Video transcript
Dr Sloane Madden (adolescent psychiatrist): Hello, I’m Sloane Madden, I’m a child and adolescent psychiatrist working at the Children’s Hospital at Westmead in Sydney.
So an adolescent psychiatrist is a doctor, so he or she are the member of the team who are medically trained. So we’re able to look at a range of different treatments, so not only the talking treatments but also medication as well. So we’re often looking at the whole picture, and then sometimes co-ordinating the different sorts of treatment a young person may get.
So to see a child psychiatrist, so a specialist as I am, they need to be referred, but there’s a number of different ways children can get to see us. So certainly departments such as ours, or community child and adolescent psychiatry services will take referrals, either directly from parents, from general practitioners or the young person’s doctor, and sometimes directly from school counsellors.
Often I guess, by the time I get to see young people, they have been seen by other professionals who are looking after adolescents, and I’m often asked to see them for another opinion or because the condition that they have is more severe and probably requires a range of different treatments, not only the talking treatments but perhaps medication.
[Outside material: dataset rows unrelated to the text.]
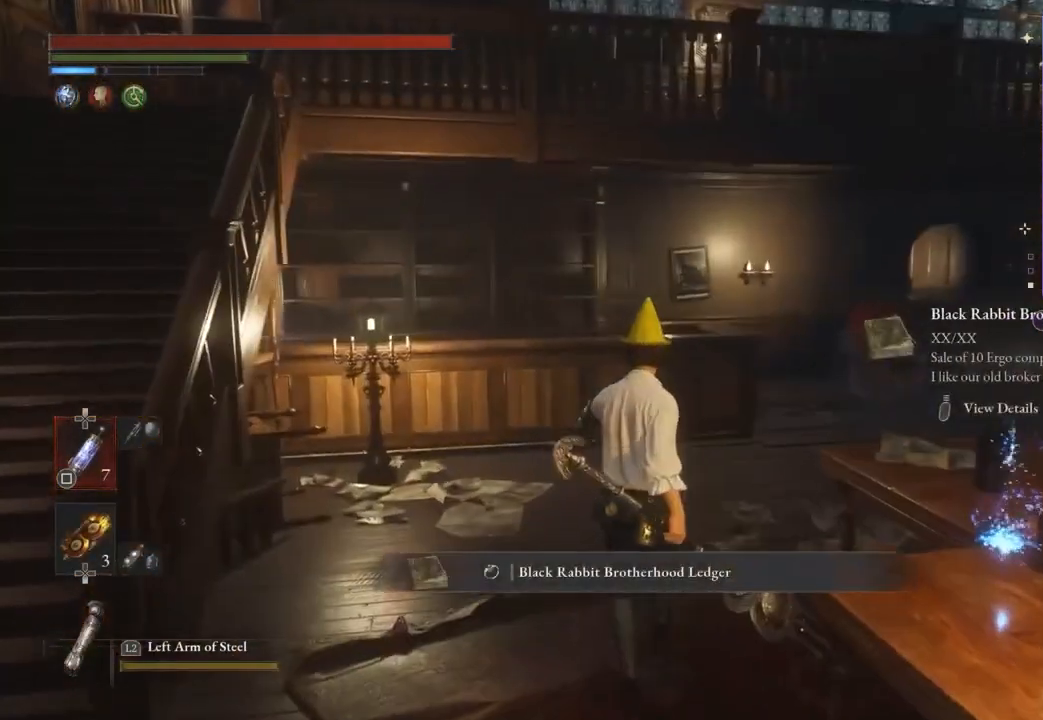
{"dt_ms": 500, "buttons": [], "left_stick": "up-right", "right_stick": "center", "events": [[200, "left_stick", "up-right"]]}
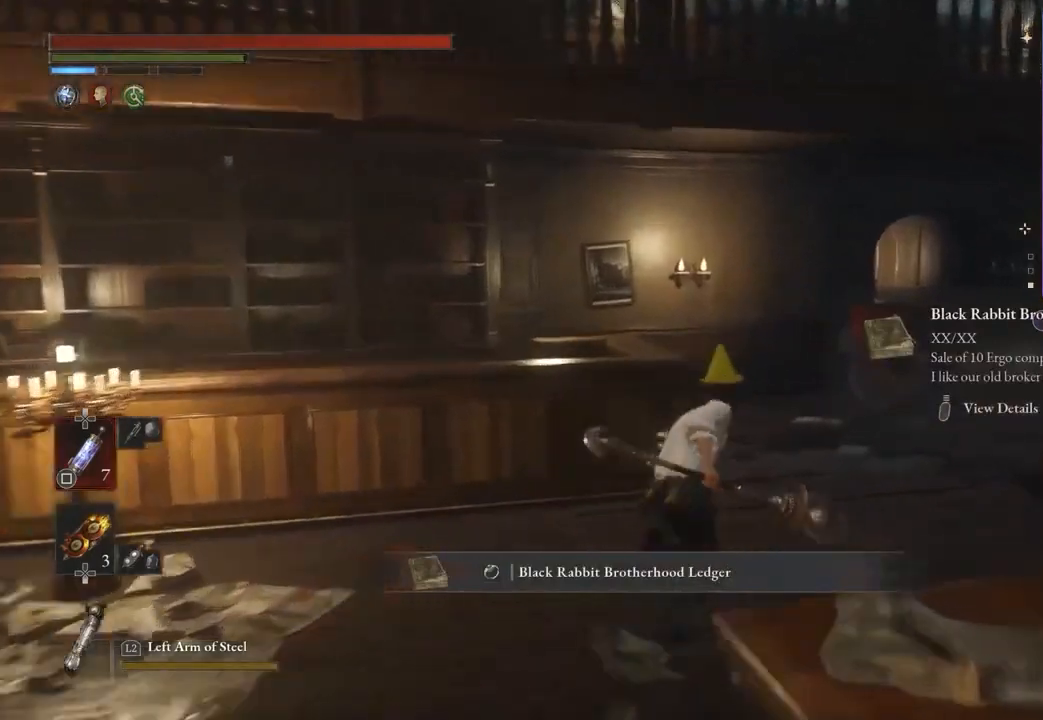
{"dt_ms": 500, "buttons": [], "left_stick": "up", "right_stick": "right", "events": [[67, "left_stick", "up"], [200, "right_stick", "left"], [300, "left_stick", "up-right"], [333, "right_stick", "right"], [500, "left_stick", "up"]]}
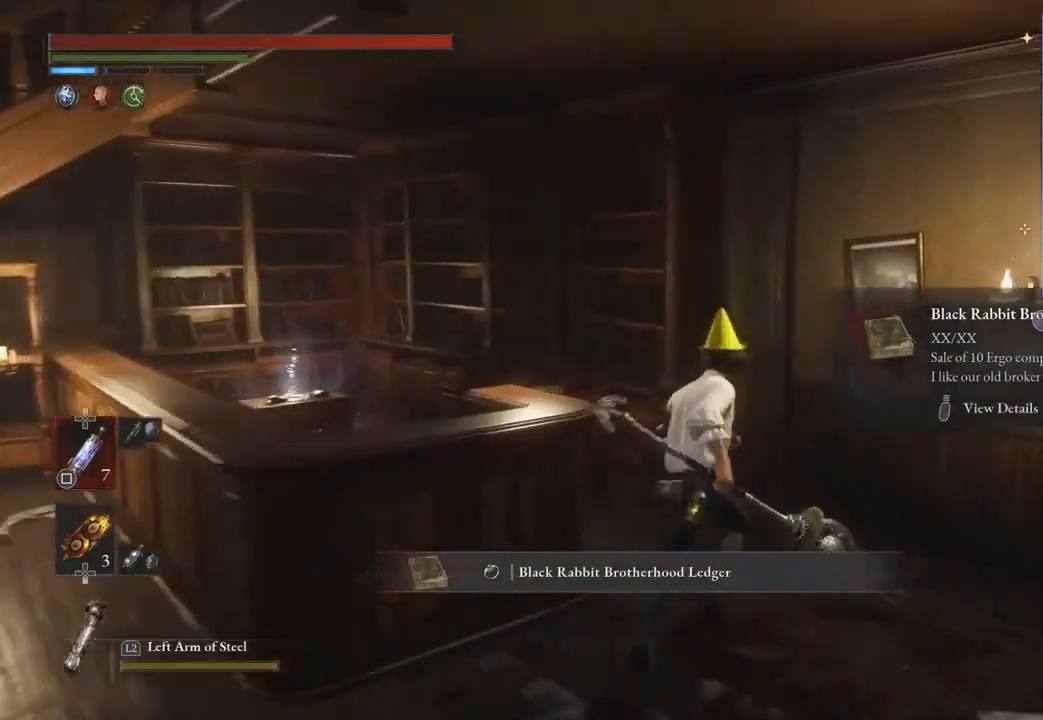
{"dt_ms": 500, "buttons": [], "left_stick": "up-left", "right_stick": "center", "events": [[167, "left_stick", "up-left"], [367, "right_stick", "center"]]}
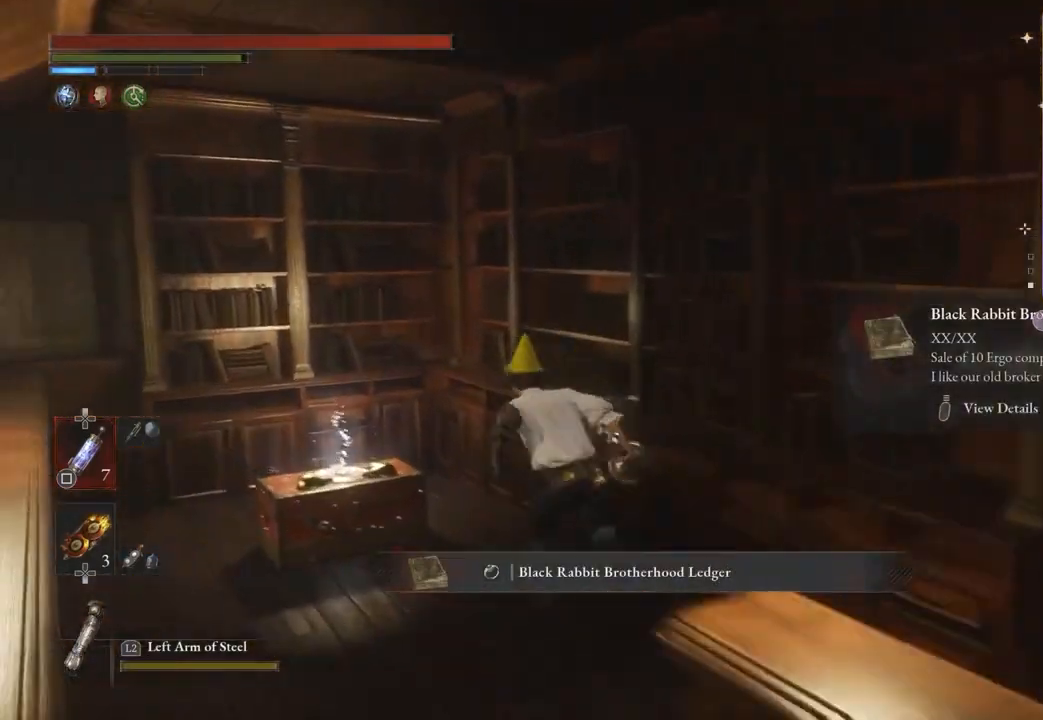
{"dt_ms": 500, "buttons": [], "left_stick": "center", "right_stick": "center", "events": [[267, "left_stick", "center"], [367, "right_stick", "down-right"], [433, "left_stick", "left"], [467, "right_stick", "center"], [500, "left_stick", "center"]]}
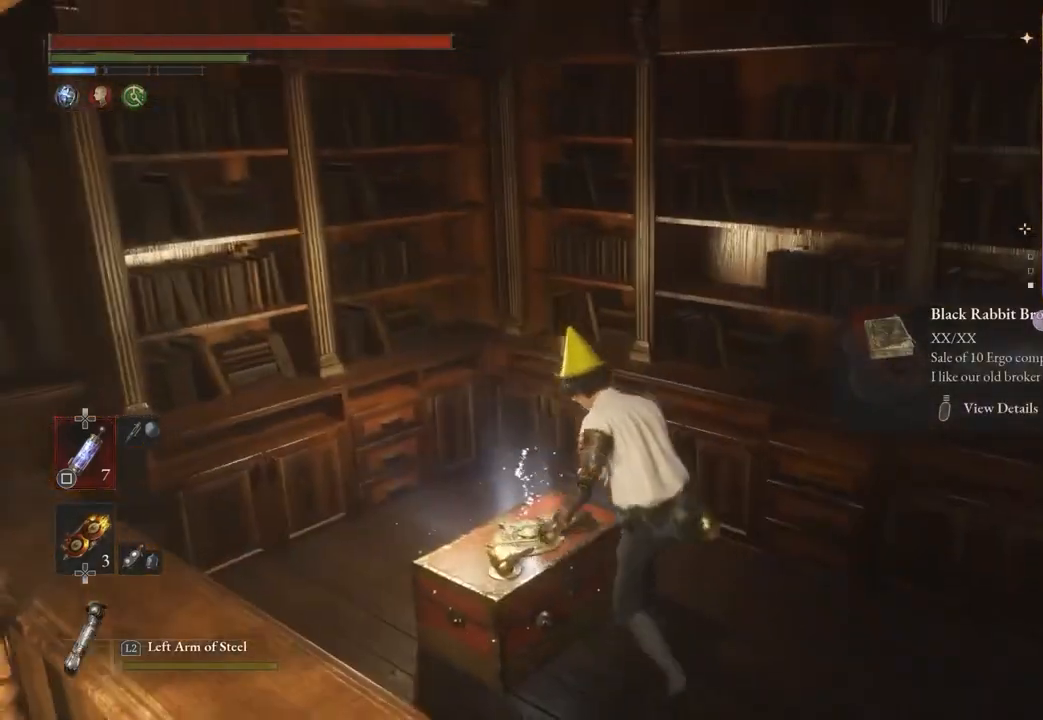
{"dt_ms": 500, "buttons": [], "left_stick": "center", "right_stick": "center", "events": [[100, "right_stick", "left"], [200, "right_stick", "center"]]}
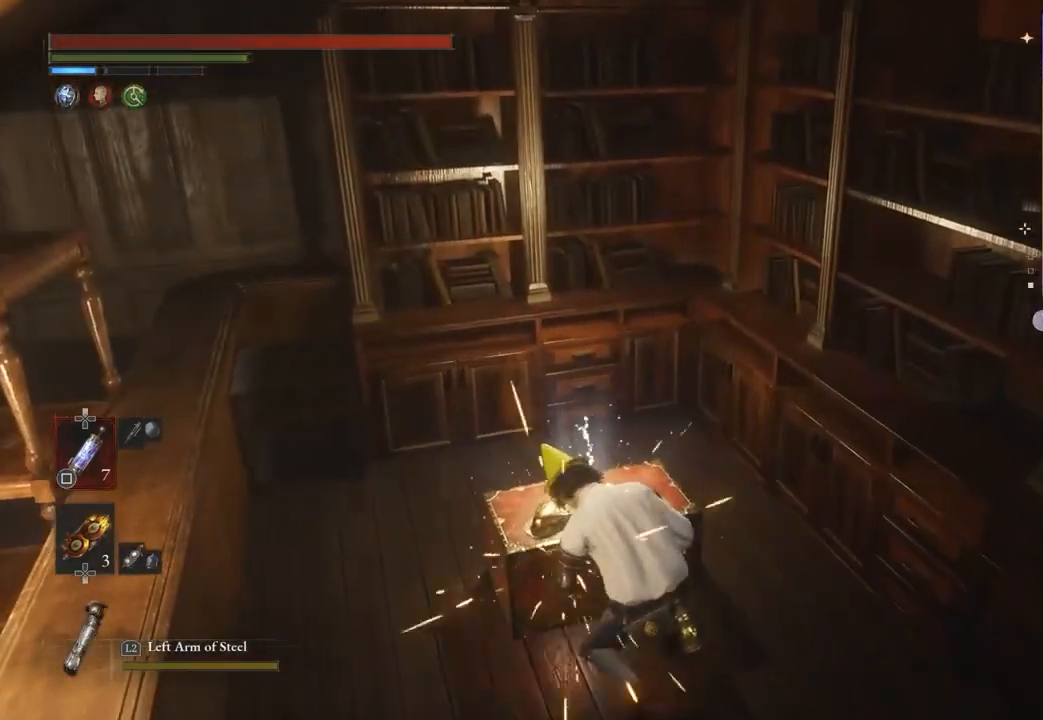
{"dt_ms": 500, "buttons": [], "left_stick": "up-left", "right_stick": "center", "events": [[100, "right_stick", "left"], [167, "right_stick", "center"], [267, "right_stick", "up-right"], [300, "left_stick", "up-left"], [367, "right_stick", "center"], [400, "left_stick", "center"], [467, "left_stick", "up-left"]]}
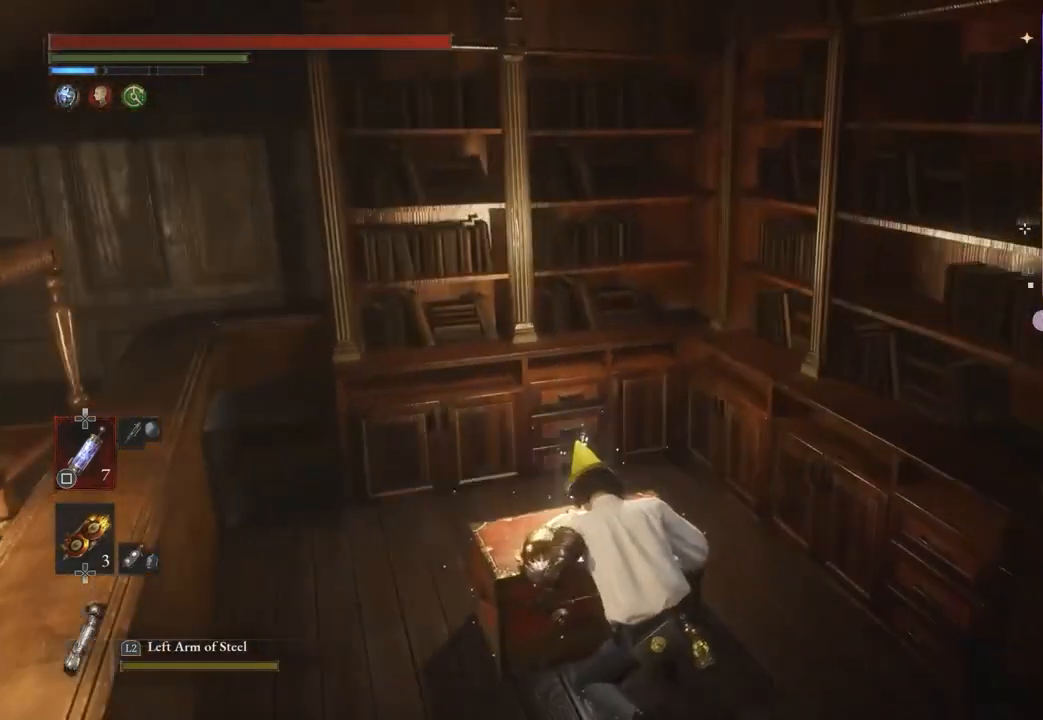
{"dt_ms": 500, "buttons": [], "left_stick": "center", "right_stick": "center", "events": [[200, "left_stick", "center"], [300, "left_stick", "up-left"], [333, "right_stick", "left"], [367, "left_stick", "center"], [433, "left_stick", "up-left"], [433, "right_stick", "center"], [500, "left_stick", "center"]]}
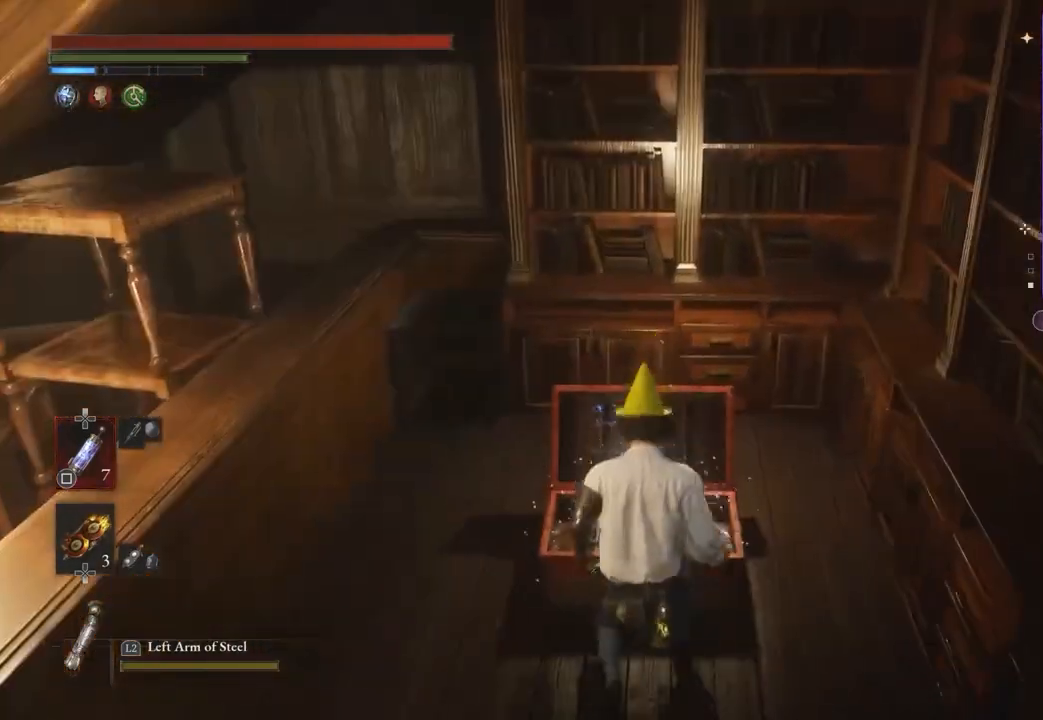
{"dt_ms": 500, "buttons": [], "left_stick": "up", "right_stick": "center", "events": [[67, "left_stick", "up"], [367, "CROSS", "down"], [500, "CROSS", "up"]]}
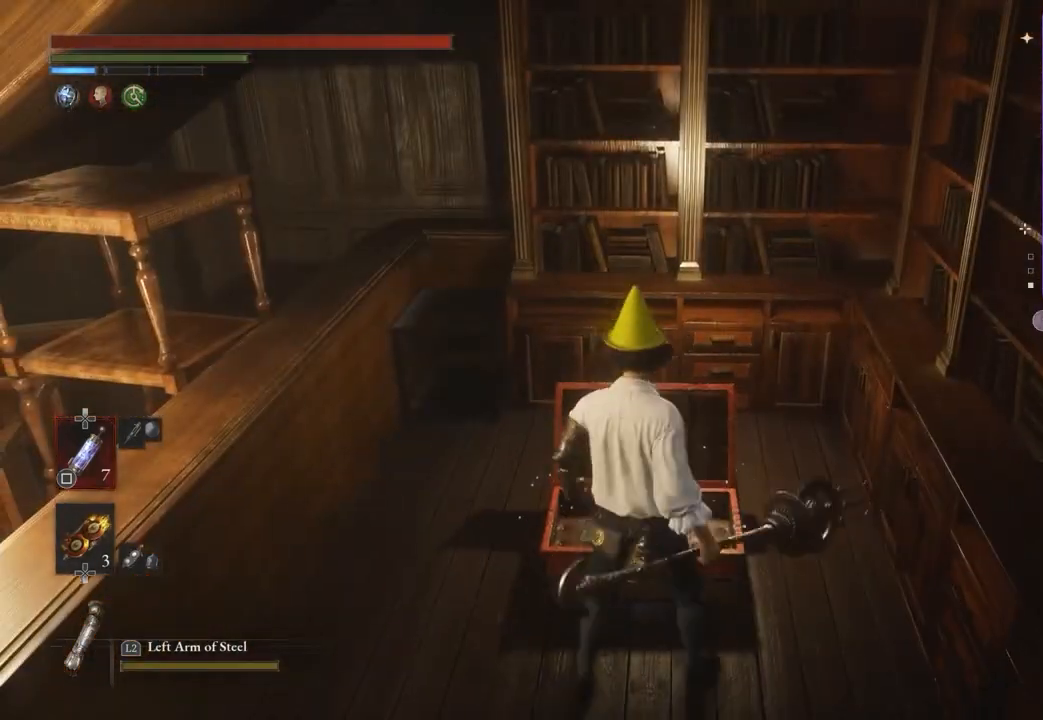
{"dt_ms": 500, "buttons": [], "left_stick": "right", "right_stick": "center", "events": [[33, "CROSS", "down"], [200, "left_stick", "right"], [233, "CROSS", "up"], [267, "left_stick", "down"], [267, "right_stick", "left"], [367, "right_stick", "center"], [400, "left_stick", "right"], [433, "CROSS", "down"], [467, "CROSS", "up"]]}
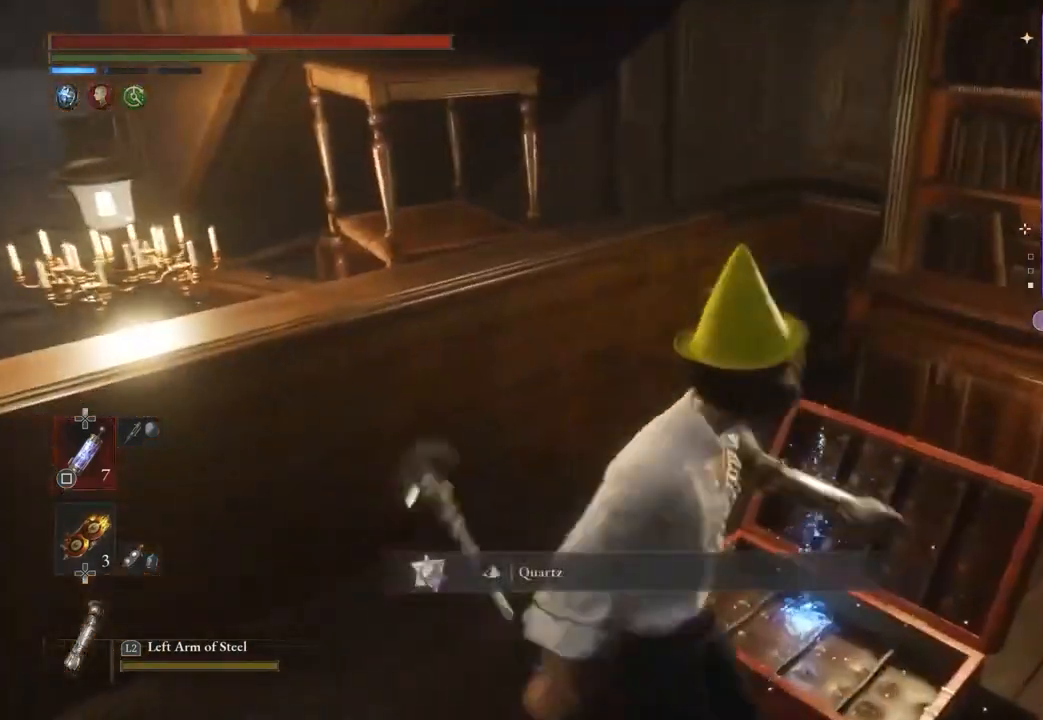
{"dt_ms": 500, "buttons": [], "left_stick": "up-left", "right_stick": "center", "events": [[33, "left_stick", "down"], [33, "right_stick", "left"], [100, "left_stick", "left"], [267, "left_stick", "up-left"], [333, "right_stick", "center"]]}
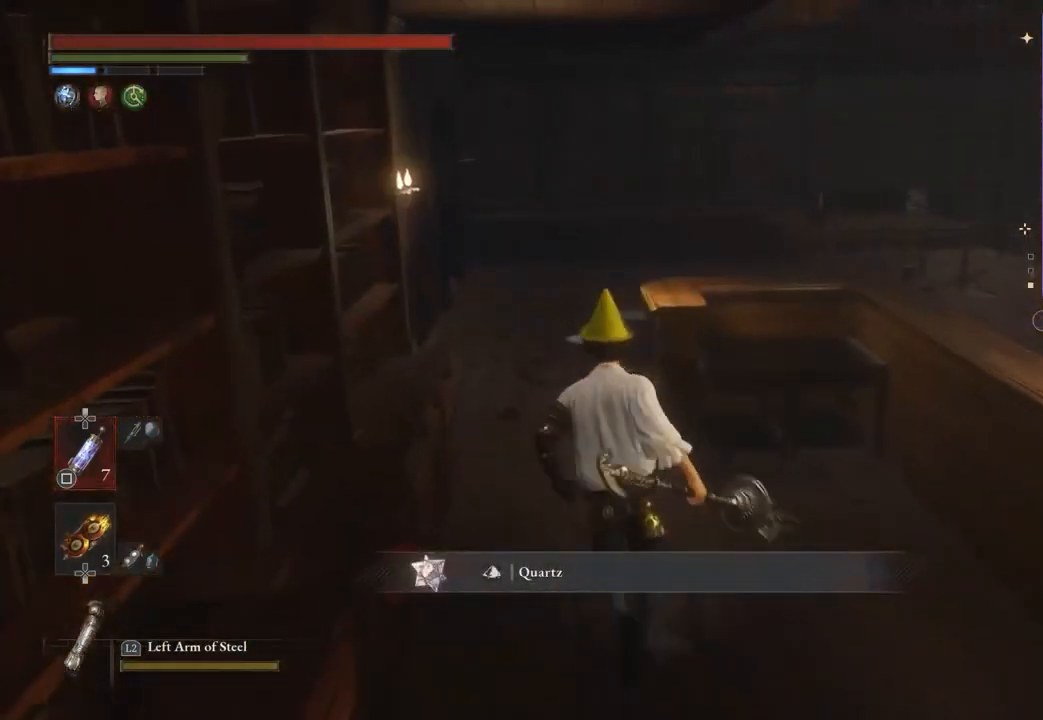
{"dt_ms": 500, "buttons": [], "left_stick": "up", "right_stick": "center", "events": [[100, "left_stick", "up"]]}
In other cases, particularly where I work at the Children’s Hospital, you have young people with chronic or complicated medical illnesses, and I guess my role is to help sort of bridge the gap between the sort of underlying medical difficulties and the psychological or mental health difficulties that they may have.
So if a young person has a medical condition, their medical condition, the medications that they may be on for their medical condition, can all impact on their mental health, and I guess one of the roles that a child psychiatrist has is, because of our medical training, we’re able to weight up all of the different circumstances for that young person. So are their medications affecting their mental health problems? Does that change the sort of treatment we need to give them? So that’s kind of our role, is putting that sort of all together.
So the first thing we’ll often do is we’ll go through the information we have, so a letter perhaps from the referring doctor, information we’ve had from other clinicians who are been seeing and treating the young person, so we’ve got a lot of background. Generally I’ll meet with both the young person and their parents together to explain what to expect, what we’re going to do during the appointment, and to go over things, particularly issues of confidentiality, which is particularly important to young people. Then I’ll generally meet the young person by themselves, meet the family afterwards, and at the end bring everyone together to try and sort of pull everything together and discuss what we think is happening and where to now.
When I meet a family or a young person for the first time, I guess I’m really trying to introduce who I am, why I understand they’ve come to see me, and a little bit about what we’re going to do. Rather than generally diving in to tell me what’s the problem and why are you so sad, I try and find out a little bit about the young person and their life. So who’s at home, what are the different people at home doing, what’s happening at school – particularly for young people at school – how are things going with the teachers, with friends? Try to find out about some of the things that they like to do so I get a broader picture of the young person. While it’s important to know about problems they may have with mood or worry or other difficulties, it really is critical to get an idea of the bigger picture, and different things in their life which may be playing a role in why they’ve come to see me today.